Laying out the nuts and bolts of his favored typologies, Parolek notes,
In areas of high property values, you may need to set a maximum FAR [floor area ratio] for single-family homes that is lower than FAR allowed for a duplex so the economics of a duplex can compete with them.
(p. 103)
There are good reasons to allow multi-unit buildings to be larger – but Parolek’s reason is that, pound for pound, the market prefers single family houses. This is awfully damning. It implies that missing middle housing is affordable because people don’t want it very much.
I hope that Parolek is wrong – but it’s possible that his experience is showing that his favored typologies are actually stuck in the middle. The figure below is a production possibilities frontier sketch, something you may remember from college econ. Suppose there are two main features that people like in housing (independence and square footage per dollar spent) and three ways to build housing. Single-family construction is efficient at providing independence but not much square footage. Multifamily construction, with its economies of scale, efficiently provides square footage but with little independence. Missing middle housing is more balanced, which sounds great.
But what if being balanced just means it’s rarely the best option?
In the sketch above, missing middle housing is at the “frontier” for only a short stretch, and only for buyers who demand a very precise balance between square footage and independence. Most buyers will be happier with housing built using one of the other technologies. Parolek seems to concede this with his arguments in favor of regulations intended to constrain single- and multi-family construction.
Back of the envelope
A stated advantage of missing middle housing is that it economizes on land (relative to single family) but uses low-cost construction techniques. According to the RS Means prices (for DC in 2012) that Payton Chung published in a helpful 2014 article, Type V construction (as in single-family homes and small missing middle typologies) is 16 percent cheaper per square foot than Type III construction, which is commonly used to build mid-rise buildings.

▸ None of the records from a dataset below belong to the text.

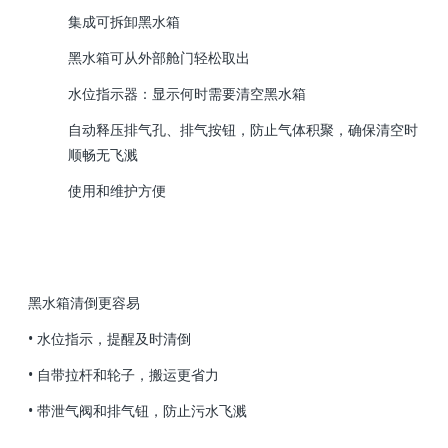
集成可拆卸黑水箱
黑水箱可从外部舱门轻松取出
水位指示器：显示何时需要清空黑水箱
自动释压排气孔、排气按钮，防止气体积聚，确保清空时
顺畅无飞溅
使用和维护方便
⿊⽔箱清倒更容易
• ⽔位指⽰，提醒及时清倒
• ⾃带拉杆和轮⼦，搬运更省⼒
• 带泄⽓阀和排⽓钮，防⽌污⽔⻜溅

Inspired by a cool development proposal in my own neighborhood, I put together a quick calculator. Consider a developer is looking at a 15,000 square foot city lot with zero parking requirements. She can, by right, build a 60-unit apartment building with units averaging 800 square feet or subdivide into three lots and build a fourplex on each. Per Parolek, this would be a relatively dense form of missing middle. The fourplexes cost $137 per square foot to built; the midrise building costs $163.

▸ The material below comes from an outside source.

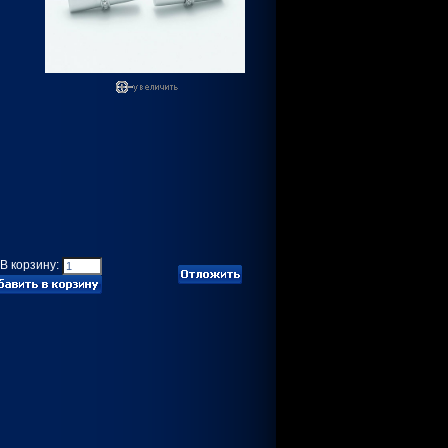
В корзину:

Missing middle has an obvious construction cost advantage. But it has two disadvantages. First, it produces fewer units, so the project’s total impact on housing supply is much lower.
Second, land costs per unit are five times larger in the fourplex option, a decided disadvantage. As the graph shows, the break-even point for the developer is when the land costs $344,000 – which translates (coincidentally) to a million dollars per acre.
Where does land cost at least a million dollars per acre? Morris Davis et al calculated residential land prices across the U.S. They mapped two metro areas in the following figure. Of course, land prices are held down by zoning in many places where denser uses would command much higher land prices. Around DC, land costs fall below $1 million per acre in Prince George’s County and areas that are largely reserved for single-family zoning. In the Bay Area, land costs are below $1 million per acre only in Contra Costa County and a few other East Bay Zip codes.
Nationally, of course, land prices are much lower. In many small cities, missing middle construction should, if other barriers do not interfere, pencil out better than mid-rise apartments, especially if consumers are willing to pay more per square foot. However, Parolek’s pessimism about the economic viability of his own favored style has made me substantially less optimistic about its potential impact.